**Task requirements:**
Transcribe the data in full and exactly, omitting any pictures.

BEGIN Exercise material

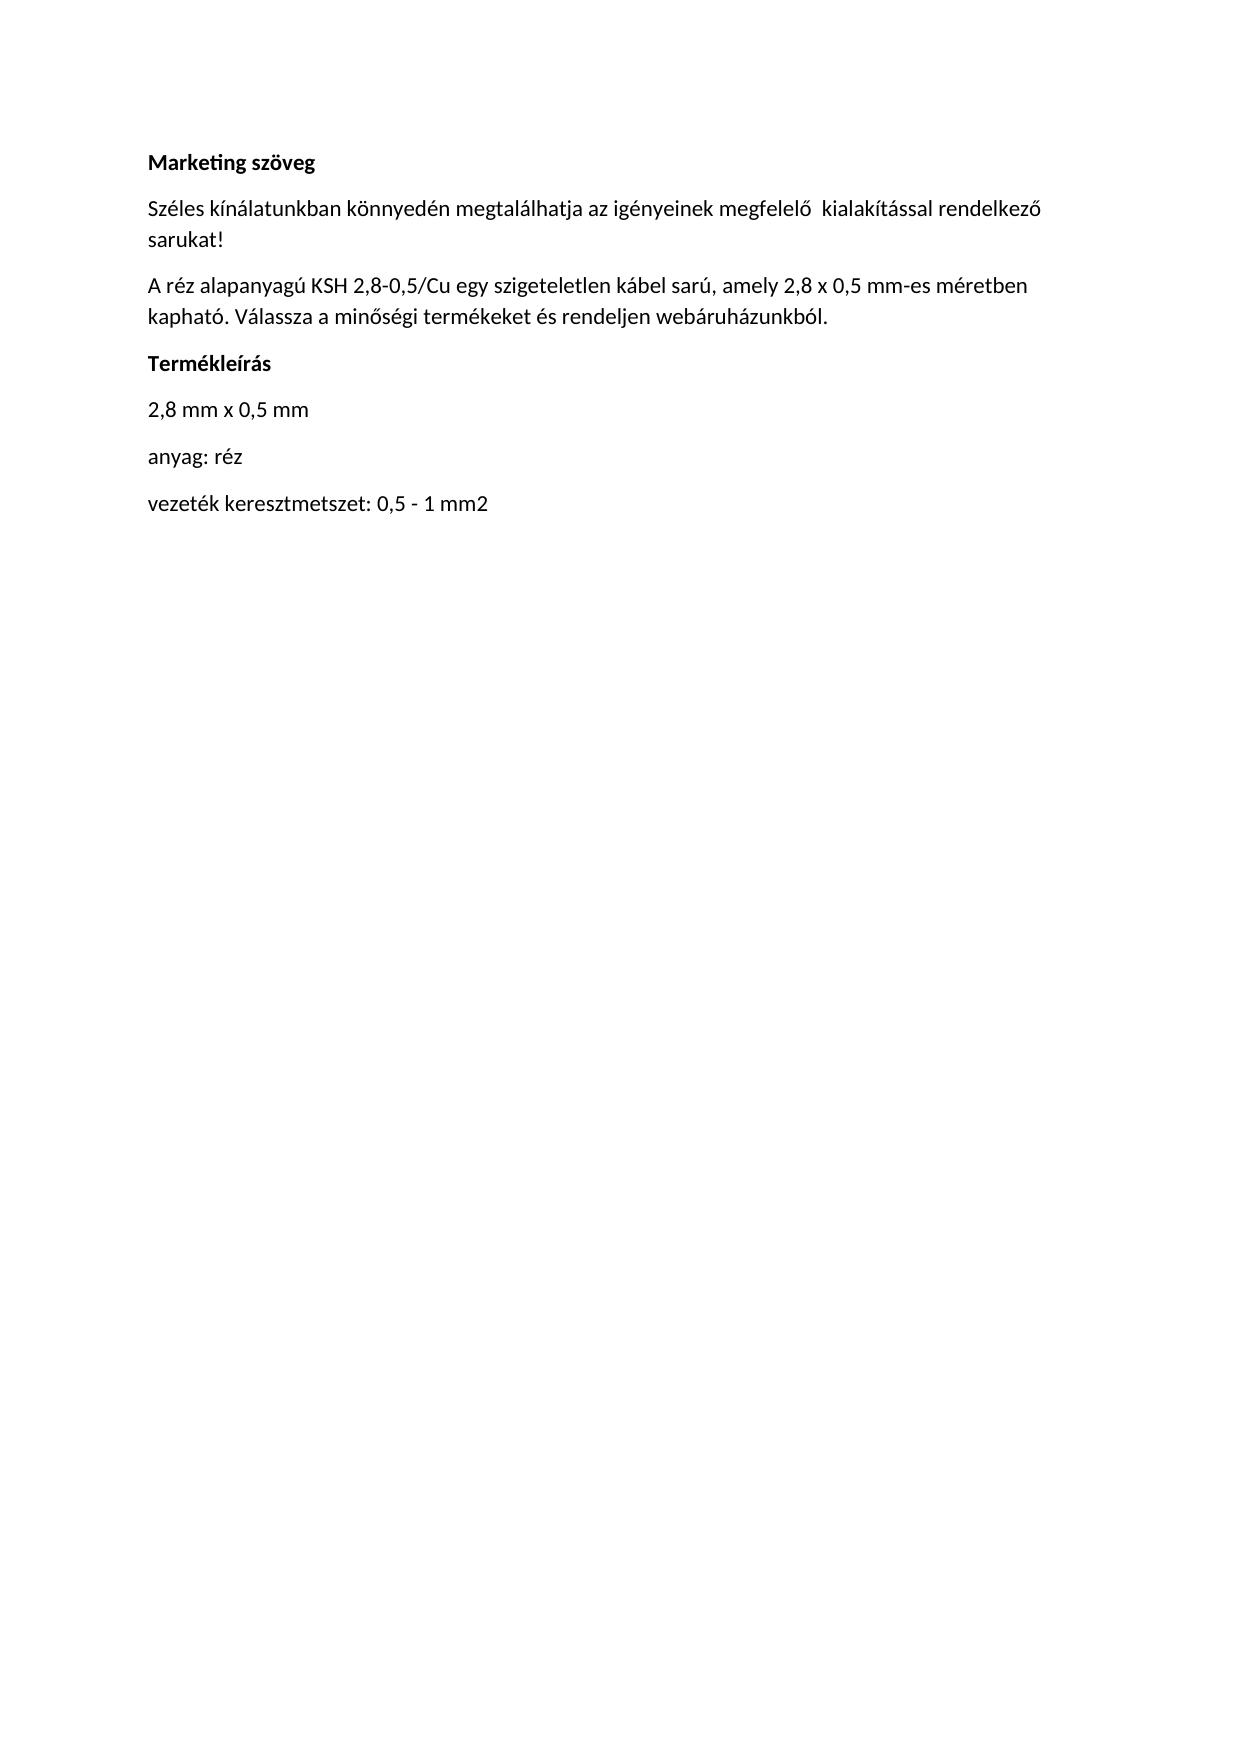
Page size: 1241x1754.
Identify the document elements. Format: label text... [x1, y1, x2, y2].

text anyag: réz [148, 442, 1093, 470]
text Marketing szöveg [148, 148, 1093, 176]
text A réz alapanyagú KSH 2,8-0,5/Cu egy szigeteletlen kábel sarú, amely 2,8 x 0,5 mm-es méretben kapható. Válassza a minőségi termékeket és rendeljen webáruházunkból. [148, 272, 1093, 330]
text Termékleírás [148, 349, 1093, 377]
text 2,8 mm x 0,5 mm [148, 396, 1093, 423]
text vezeték keresztmetszet: 0,5 - 1 mm2 [148, 489, 1093, 517]
text Széles kínálatunkban könnyedén megtalálhatja az igényeinek megfelelő kialakítással rendelkező sarukat! [148, 194, 1093, 253]
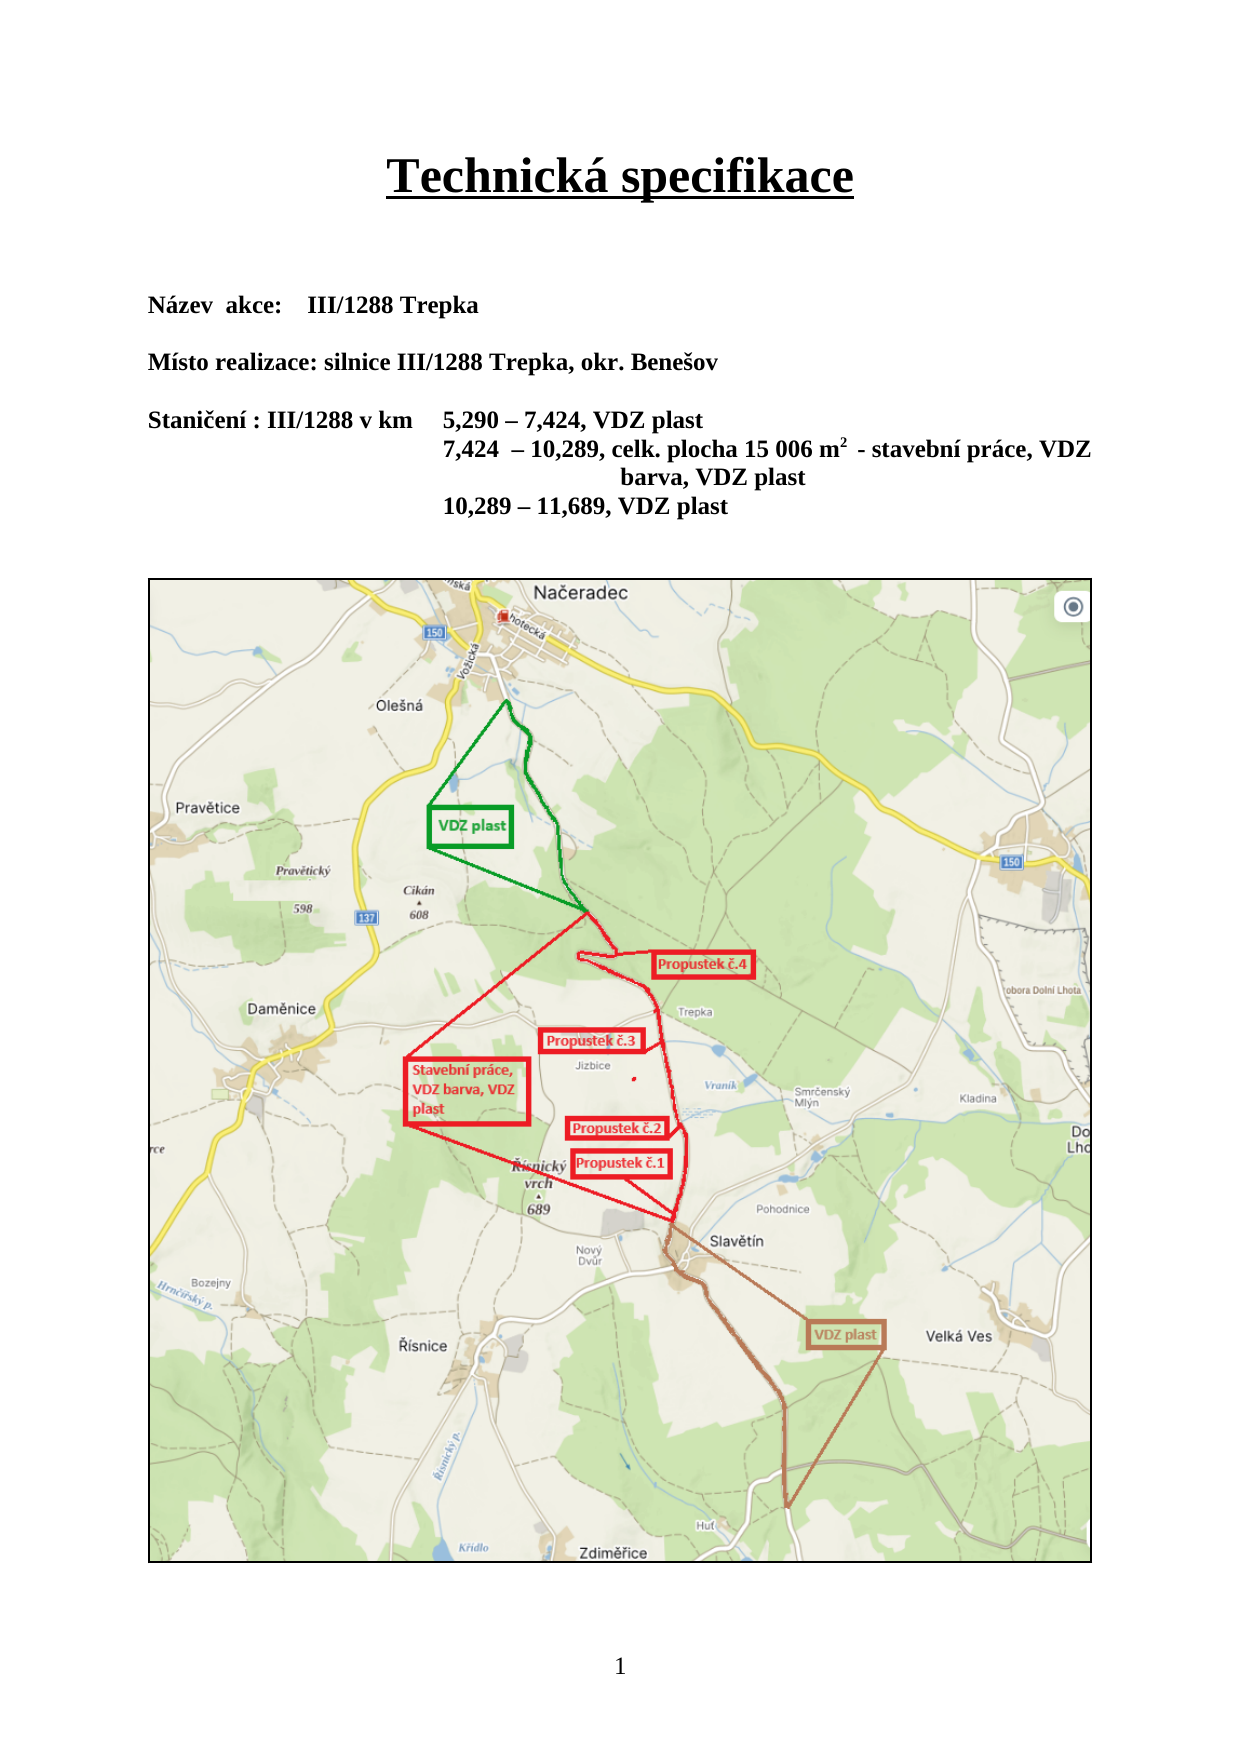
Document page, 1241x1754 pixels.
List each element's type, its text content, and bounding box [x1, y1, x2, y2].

text Název akce: III/1288 Trepka [148, 290, 1092, 319]
text 7,424 – 10,289, celk. plocha 15 006 m2 - stavební práce, VDZ barva, VDZ plast [443, 434, 1092, 491]
title Technická specifikace [148, 146, 1092, 204]
text Staničení : III/1288 v km 5,290 – 7,424, VDZ plast [148, 405, 1092, 434]
text Místo realizace: silnice III/1288 Trepka, okr. Benešov [148, 347, 1092, 376]
picture [150, 580, 1090, 1561]
text 10,289 – 11,689, VDZ plast [148, 491, 1092, 520]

END Exercise material

**Response to the exercise:**
Page size: 1241x1754.
Identify the document elements. Format: label text... [x1, y1, x2, y2].

text anyag: réz [148, 442, 1093, 470]
text Marketing szöveg [148, 148, 1093, 176]
text A réz alapanyagú KSH 2,8-0,5/Cu egy szigeteletlen kábel sarú, amely 2,8 x 0,5 mm-es méretben kapható. Válassza a minőségi termékeket és rendeljen webáruházunkból. [148, 272, 1093, 330]
text Termékleírás [148, 349, 1093, 377]
text 2,8 mm x 0,5 mm [148, 396, 1093, 423]
text vezeték keresztmetszet: 0,5 - 1 mm2 [148, 489, 1093, 517]
text Széles kínálatunkban könnyedén megtalálhatja az igényeinek megfelelő kialakítással rendelkező sarukat! [148, 194, 1093, 253]
Document page, 1241x1754 pixels.
List each element's type, its text content, and bounding box [x1, y1, x2, y2].

text Název akce: III/1288 Trepka [148, 290, 1092, 319]
text 7,424 – 10,289, celk. plocha 15 006 m2 - stavební práce, VDZ barva, VDZ plast [443, 434, 1092, 491]
title Technická specifikace [148, 146, 1092, 204]
text Staničení : III/1288 v km 5,290 – 7,424, VDZ plast [148, 405, 1092, 434]
text Místo realizace: silnice III/1288 Trepka, okr. Benešov [148, 347, 1092, 376]
picture [150, 580, 1090, 1561]
text 10,289 – 11,689, VDZ plast [148, 491, 1092, 520]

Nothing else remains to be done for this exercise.